--- GOAL OF THE EXERCISE ---
Return the source text of every item below verbatim, changing nothing.
BEGIN
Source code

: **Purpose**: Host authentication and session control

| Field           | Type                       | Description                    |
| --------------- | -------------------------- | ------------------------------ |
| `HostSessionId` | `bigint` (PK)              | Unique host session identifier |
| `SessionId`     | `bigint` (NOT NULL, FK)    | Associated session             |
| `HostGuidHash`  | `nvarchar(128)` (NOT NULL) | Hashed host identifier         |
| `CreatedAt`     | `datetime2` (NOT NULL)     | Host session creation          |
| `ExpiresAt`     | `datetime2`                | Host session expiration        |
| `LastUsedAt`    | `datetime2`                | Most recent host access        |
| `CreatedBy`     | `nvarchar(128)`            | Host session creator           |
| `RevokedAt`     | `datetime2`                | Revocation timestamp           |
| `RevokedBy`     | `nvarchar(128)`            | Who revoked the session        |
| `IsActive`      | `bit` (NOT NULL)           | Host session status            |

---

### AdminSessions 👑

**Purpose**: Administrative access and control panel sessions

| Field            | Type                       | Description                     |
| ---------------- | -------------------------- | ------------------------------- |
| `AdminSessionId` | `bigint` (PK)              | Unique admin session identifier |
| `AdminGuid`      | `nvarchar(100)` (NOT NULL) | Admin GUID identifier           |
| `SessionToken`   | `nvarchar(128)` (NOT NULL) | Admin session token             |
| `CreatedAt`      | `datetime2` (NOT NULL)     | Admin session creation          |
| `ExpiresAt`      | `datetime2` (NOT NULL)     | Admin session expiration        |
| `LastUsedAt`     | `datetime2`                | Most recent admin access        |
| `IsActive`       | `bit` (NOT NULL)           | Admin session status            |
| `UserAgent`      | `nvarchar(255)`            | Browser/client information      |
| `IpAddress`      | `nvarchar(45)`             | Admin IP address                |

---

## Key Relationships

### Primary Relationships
END
--- WRITTEN SOLUTION ---
Source code

: **Purpose**: Host authentication and session control

| Field           | Type                       | Description                    |
| --------------- | -------------------------- | ------------------------------ |
| `HostSessionId` | `bigint` (PK)              | Unique host session identifier |
| `SessionId`     | `bigint` (NOT NULL, FK)    | Associated session             |
| `HostGuidHash`  | `nvarchar(128)` (NOT NULL) | Hashed host identifier         |
| `CreatedAt`     | `datetime2` (NOT NULL)     | Host session creation          |
| `ExpiresAt`     | `datetime2`                | Host session expiration        |
| `LastUsedAt`    | `datetime2`                | Most recent host access        |
| `CreatedBy`     | `nvarchar(128)`            | Host session creator           |
| `RevokedAt`     | `datetime2`                | Revocation timestamp           |
| `RevokedBy`     | `nvarchar(128)`            | Who revoked the session        |
| `IsActive`      | `bit` (NOT NULL)           | Host session status            |

---

### AdminSessions 👑

**Purpose**: Administrative access and control panel sessions

| Field            | Type                       | Description                     |
| ---------------- | -------------------------- | ------------------------------- |
| `AdminSessionId` | `bigint` (PK)              | Unique admin session identifier |
| `AdminGuid`      | `nvarchar(100)` (NOT NULL) | Admin GUID identifier           |
| `SessionToken`   | `nvarchar(128)` (NOT NULL) | Admin session token             |
| `CreatedAt`      | `datetime2` (NOT NULL)     | Admin session creation          |
| `ExpiresAt`      | `datetime2` (NOT NULL)     | Admin session expiration        |
| `LastUsedAt`     | `datetime2`                | Most recent admin access        |
| `IsActive`       | `bit` (NOT NULL)           | Admin session status            |
| `UserAgent`      | `nvarchar(255)`            | Browser/client information      |
| `IpAddress`      | `nvarchar(45)`             | Admin IP address                |

---

## Key Relationships

### Primary Relationships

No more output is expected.